[Data entries]
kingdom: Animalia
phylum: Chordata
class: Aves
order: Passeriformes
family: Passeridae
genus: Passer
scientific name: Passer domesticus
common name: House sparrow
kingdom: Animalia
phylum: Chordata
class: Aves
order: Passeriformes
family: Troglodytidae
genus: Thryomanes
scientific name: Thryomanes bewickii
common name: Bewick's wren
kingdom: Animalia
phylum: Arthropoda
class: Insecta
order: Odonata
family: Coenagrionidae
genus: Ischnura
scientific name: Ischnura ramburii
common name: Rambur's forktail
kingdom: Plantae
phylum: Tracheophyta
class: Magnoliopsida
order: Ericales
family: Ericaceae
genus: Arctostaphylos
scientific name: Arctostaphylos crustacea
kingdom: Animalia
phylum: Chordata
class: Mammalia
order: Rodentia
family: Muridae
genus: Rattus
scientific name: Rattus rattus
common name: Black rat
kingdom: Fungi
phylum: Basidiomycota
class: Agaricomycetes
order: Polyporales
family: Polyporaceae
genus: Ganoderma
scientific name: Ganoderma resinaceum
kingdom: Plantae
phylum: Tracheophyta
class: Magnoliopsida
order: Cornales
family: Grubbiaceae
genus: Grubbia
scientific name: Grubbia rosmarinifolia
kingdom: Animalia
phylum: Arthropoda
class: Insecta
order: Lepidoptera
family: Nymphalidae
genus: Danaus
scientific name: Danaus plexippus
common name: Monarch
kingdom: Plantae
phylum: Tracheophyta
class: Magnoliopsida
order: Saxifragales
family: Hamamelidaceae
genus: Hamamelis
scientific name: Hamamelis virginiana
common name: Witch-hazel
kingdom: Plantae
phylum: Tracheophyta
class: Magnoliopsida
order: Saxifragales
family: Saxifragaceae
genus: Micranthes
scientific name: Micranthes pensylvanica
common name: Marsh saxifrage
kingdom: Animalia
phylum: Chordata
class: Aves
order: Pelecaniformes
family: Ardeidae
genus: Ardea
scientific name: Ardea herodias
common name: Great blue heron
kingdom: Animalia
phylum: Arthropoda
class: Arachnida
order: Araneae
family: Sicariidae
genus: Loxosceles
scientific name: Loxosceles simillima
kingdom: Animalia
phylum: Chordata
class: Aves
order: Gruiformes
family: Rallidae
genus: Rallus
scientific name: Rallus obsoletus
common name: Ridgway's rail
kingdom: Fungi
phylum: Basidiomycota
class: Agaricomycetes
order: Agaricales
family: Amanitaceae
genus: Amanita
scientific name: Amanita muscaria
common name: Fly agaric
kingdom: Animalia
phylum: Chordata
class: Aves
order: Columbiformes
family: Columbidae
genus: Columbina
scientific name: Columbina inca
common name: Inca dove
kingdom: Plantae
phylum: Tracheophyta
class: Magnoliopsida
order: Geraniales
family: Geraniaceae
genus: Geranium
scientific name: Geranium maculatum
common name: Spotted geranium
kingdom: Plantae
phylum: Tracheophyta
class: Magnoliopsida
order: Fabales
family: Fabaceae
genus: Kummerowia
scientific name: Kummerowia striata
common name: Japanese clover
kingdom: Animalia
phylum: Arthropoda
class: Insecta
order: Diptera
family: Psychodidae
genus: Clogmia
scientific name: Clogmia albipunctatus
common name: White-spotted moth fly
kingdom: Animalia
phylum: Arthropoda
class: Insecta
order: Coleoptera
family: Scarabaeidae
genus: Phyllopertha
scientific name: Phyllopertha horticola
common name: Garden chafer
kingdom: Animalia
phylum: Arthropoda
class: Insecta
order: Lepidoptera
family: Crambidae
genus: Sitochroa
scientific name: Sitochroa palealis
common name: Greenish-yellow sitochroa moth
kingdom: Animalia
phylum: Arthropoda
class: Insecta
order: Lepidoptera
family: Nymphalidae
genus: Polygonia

**Set problem**
Update the lines of every entry by changing "common name" to "vernacular name" and leaving all other text as it is.

**Task solution**
kingdom: Animalia
phylum: Chordata
class: Aves
order: Passeriformes
family: Passeridae
genus: Passer
scientific name: Passer domesticus
vernacular name: House sparrow
kingdom: Animalia
phylum: Chordata
class: Aves
order: Passeriformes
family: Troglodytidae
genus: Thryomanes
scientific name: Thryomanes bewickii
vernacular name: Bewick's wren
kingdom: Animalia
phylum: Arthropoda
class: Insecta
order: Odonata
family: Coenagrionidae
genus: Ischnura
scientific name: Ischnura ramburii
vernacular name: Rambur's forktail
kingdom: Plantae
phylum: Tracheophyta
class: Magnoliopsida
order: Ericales
family: Ericaceae
genus: Arctostaphylos
scientific name: Arctostaphylos crustacea
kingdom: Animalia
phylum: Chordata
class: Mammalia
order: Rodentia
family: Muridae
genus: Rattus
scientific name: Rattus rattus
vernacular name: Black rat
kingdom: Fungi
phylum: Basidiomycota
class: Agaricomycetes
order: Polyporales
family: Polyporaceae
genus: Ganoderma
scientific name: Ganoderma resinaceum
kingdom: Plantae
phylum: Tracheophyta
class: Magnoliopsida
order: Cornales
family: Grubbiaceae
genus: Grubbia
scientific name: Grubbia rosmarinifolia
kingdom: Animalia
phylum: Arthropoda
class: Insecta
order: Lepidoptera
family: Nymphalidae
genus: Danaus
scientific name: Danaus plexippus
vernacular name: Monarch
kingdom: Plantae
phylum: Tracheophyta
class: Magnoliopsida
order: Saxifragales
family: Hamamelidaceae
genus: Hamamelis
scientific name: Hamamelis virginiana
vernacular name: Witch-hazel
kingdom: Plantae
phylum: Tracheophyta
class: Magnoliopsida
order: Saxifragales
family: Saxifragaceae
genus: Micranthes
scientific name: Micranthes pensylvanica
vernacular name: Marsh saxifrage
kingdom: Animalia
phylum: Chordata
class: Aves
order: Pelecaniformes
family: Ardeidae
genus: Ardea
scientific name: Ardea herodias
vernacular name: Great blue heron
kingdom: Animalia
phylum: Arthropoda
class: Arachnida
order: Araneae
family: Sicariidae
genus: Loxosceles
scientific name: Loxosceles simillima
kingdom: Animalia
phylum: Chordata
class: Aves
order: Gruiformes
family: Rallidae
genus: Rallus
scientific name: Rallus obsoletus
vernacular name: Ridgway's rail
kingdom: Fungi
phylum: Basidiomycota
class: Agaricomycetes
order: Agaricales
family: Amanitaceae
genus: Amanita
scientific name: Amanita muscaria
vernacular name: Fly agaric
kingdom: Animalia
phylum: Chordata
class: Aves
order: Columbiformes
family: Columbidae
genus: Columbina
scientific name: Columbina inca
vernacular name: Inca dove
kingdom: Plantae
phylum: Tracheophyta
class: Magnoliopsida
order: Geraniales
family: Geraniaceae
genus: Geranium
scientific name: Geranium maculatum
vernacular name: Spotted geranium
kingdom: Plantae
phylum: Tracheophyta
class: Magnoliopsida
order: Fabales
family: Fabaceae
genus: Kummerowia
scientific name: Kummerowia striata
vernacular name: Japanese clover
kingdom: Animalia
phylum: Arthropoda
class: Insecta
order: Diptera
family: Psychodidae
genus: Clogmia
scientific name: Clogmia albipunctatus
vernacular name: White-spotted moth fly
kingdom: Animalia
phylum: Arthropoda
class: Insecta
order: Coleoptera
family: Scarabaeidae
genus: Phyllopertha
scientific name: Phyllopertha horticola
vernacular name: Garden chafer
kingdom: Animalia
phylum: Arthropoda
class: Insecta
order: Lepidoptera
family: Crambidae
genus: Sitochroa
scientific name: Sitochroa palealis
vernacular name: Greenish-yellow sitochroa moth
kingdom: Animalia
phylum: Arthropoda
class: Insecta
order: Lepidoptera
family: Nymphalidae
genus: Polygonia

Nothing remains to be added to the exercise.